Find every line containing "item" in the records below and report the tally as a bare number.

── EXTRACTED MATERIAL ──

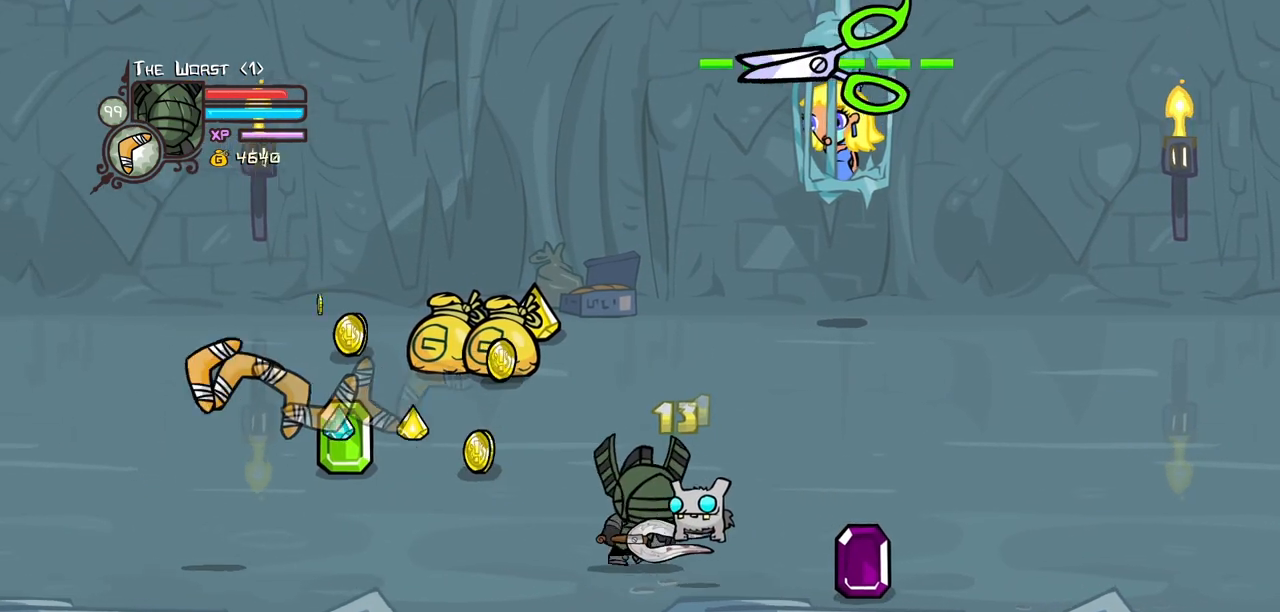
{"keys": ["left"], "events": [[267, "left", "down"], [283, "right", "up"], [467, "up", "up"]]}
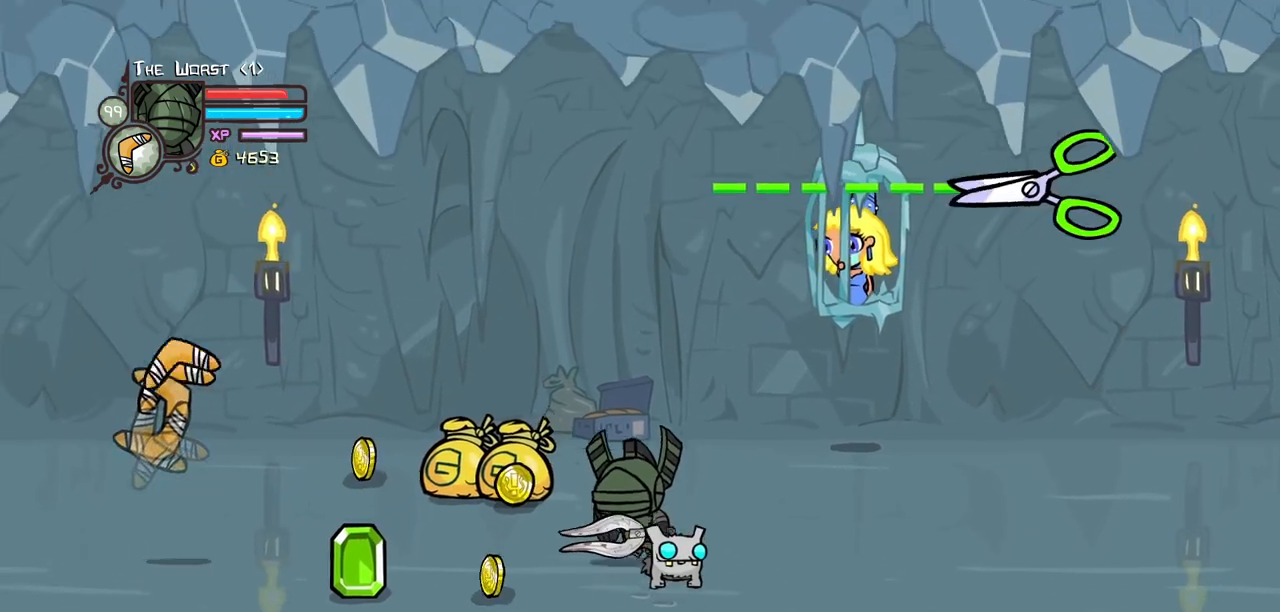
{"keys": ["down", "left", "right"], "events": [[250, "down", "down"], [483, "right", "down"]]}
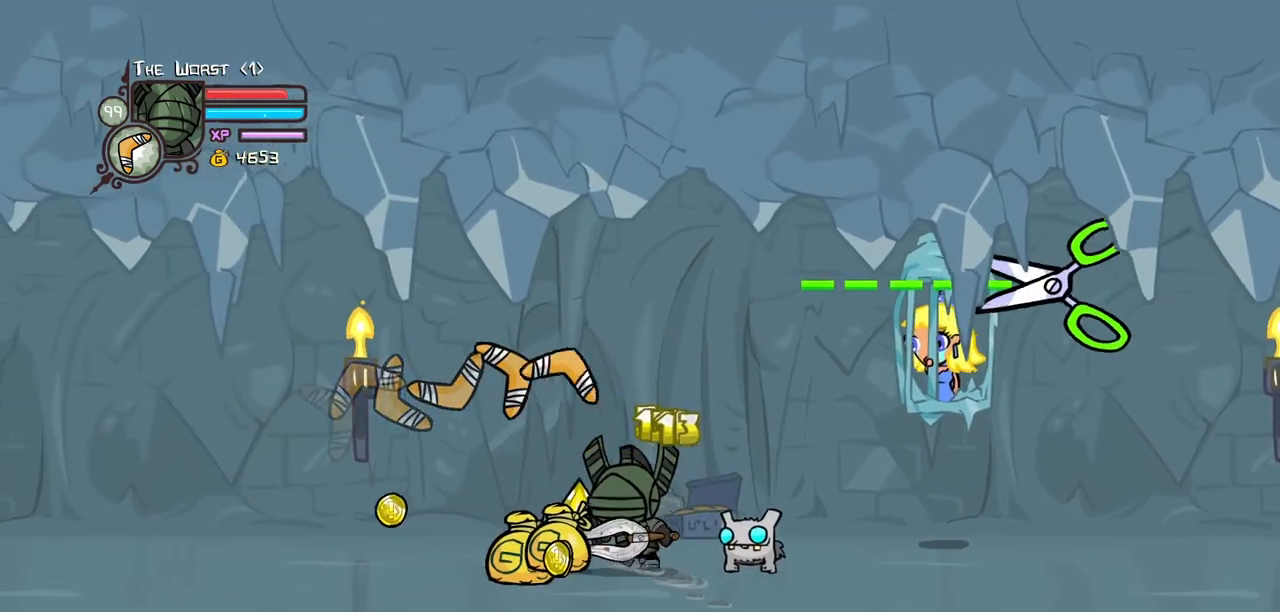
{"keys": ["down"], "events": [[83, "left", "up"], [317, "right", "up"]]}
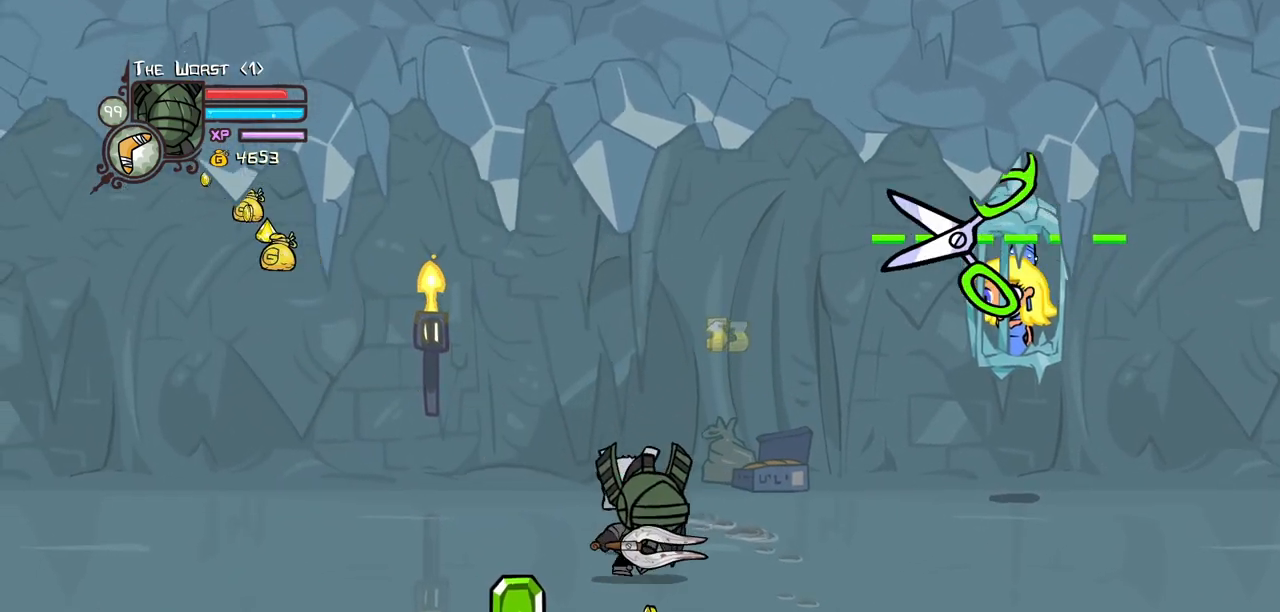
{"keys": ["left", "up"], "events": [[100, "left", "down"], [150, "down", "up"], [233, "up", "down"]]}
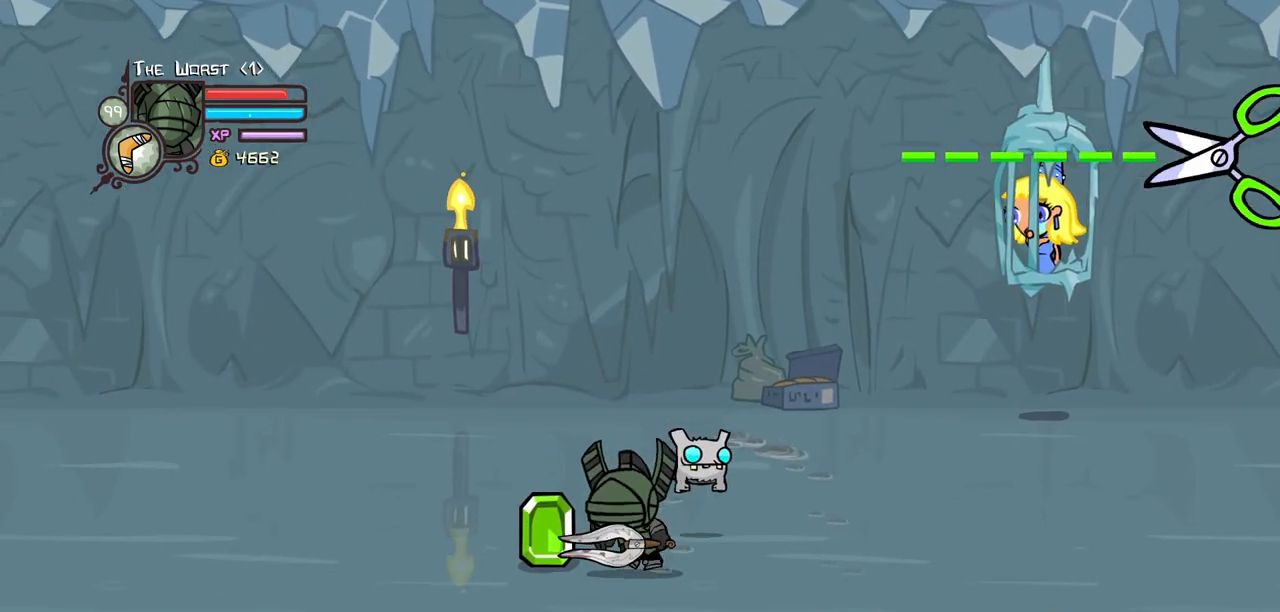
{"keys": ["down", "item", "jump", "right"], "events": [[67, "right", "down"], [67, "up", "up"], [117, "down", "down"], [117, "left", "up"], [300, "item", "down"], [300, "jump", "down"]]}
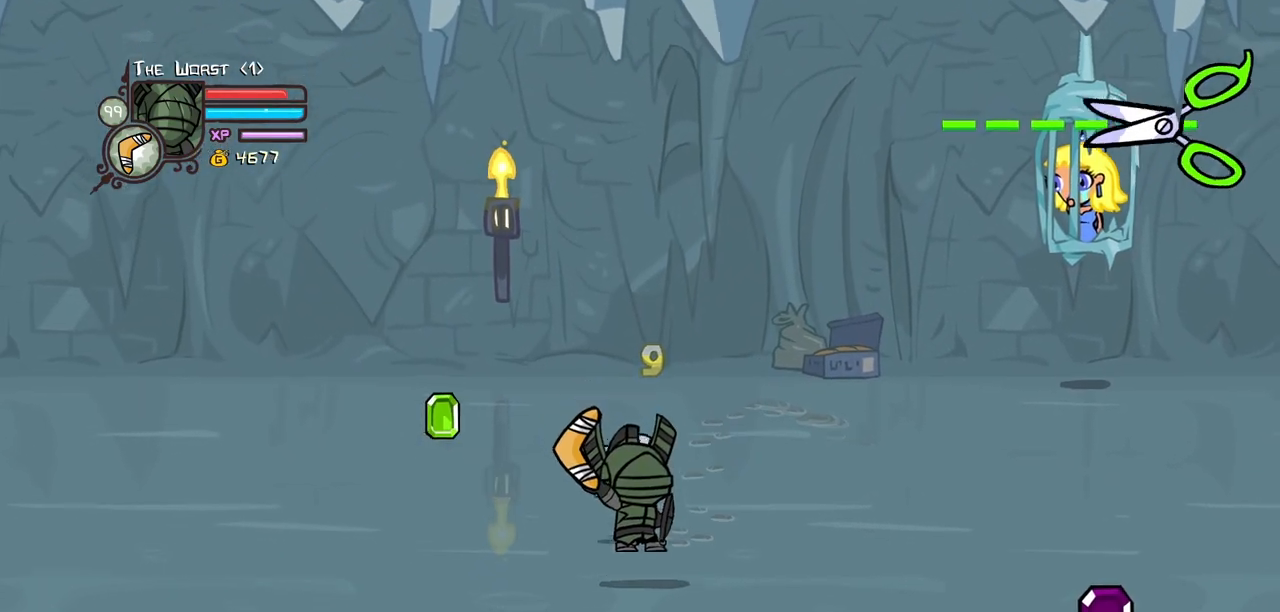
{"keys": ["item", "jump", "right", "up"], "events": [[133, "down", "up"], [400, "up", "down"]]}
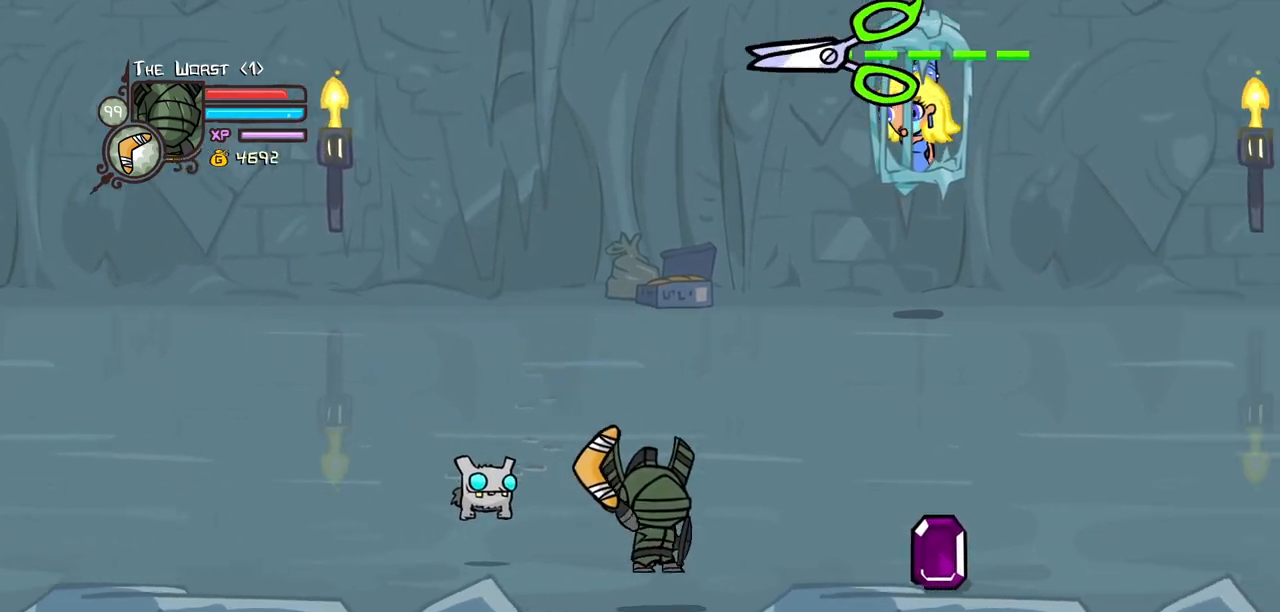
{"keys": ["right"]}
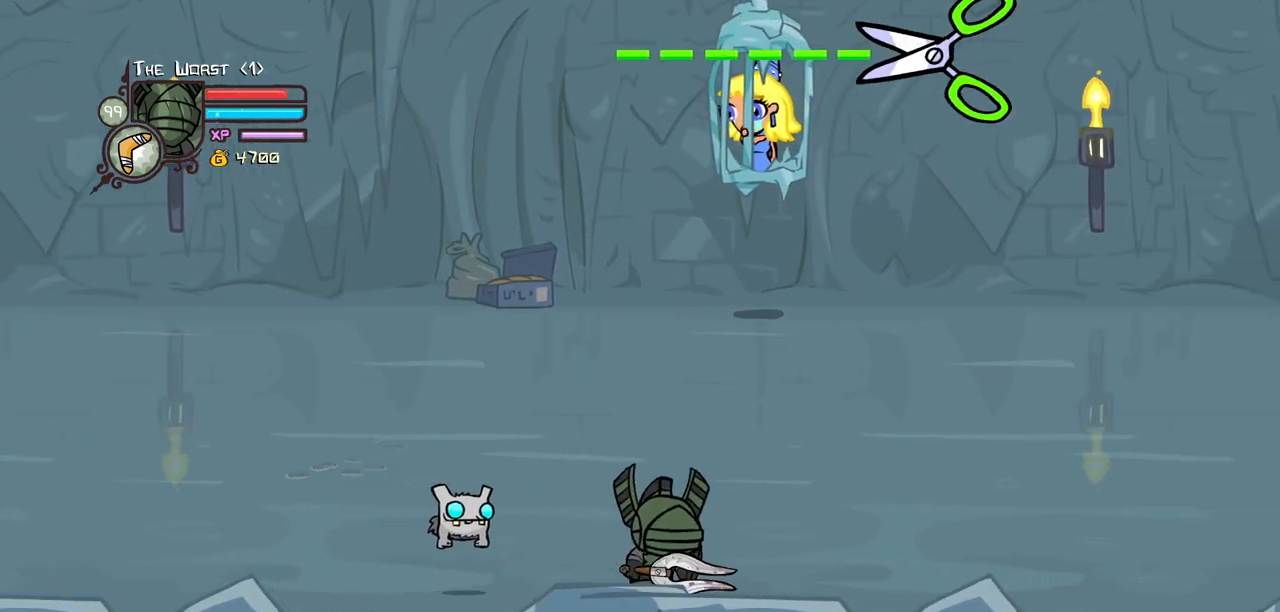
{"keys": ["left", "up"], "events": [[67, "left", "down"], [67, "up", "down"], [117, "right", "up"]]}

───

§ **RESPONSE**
2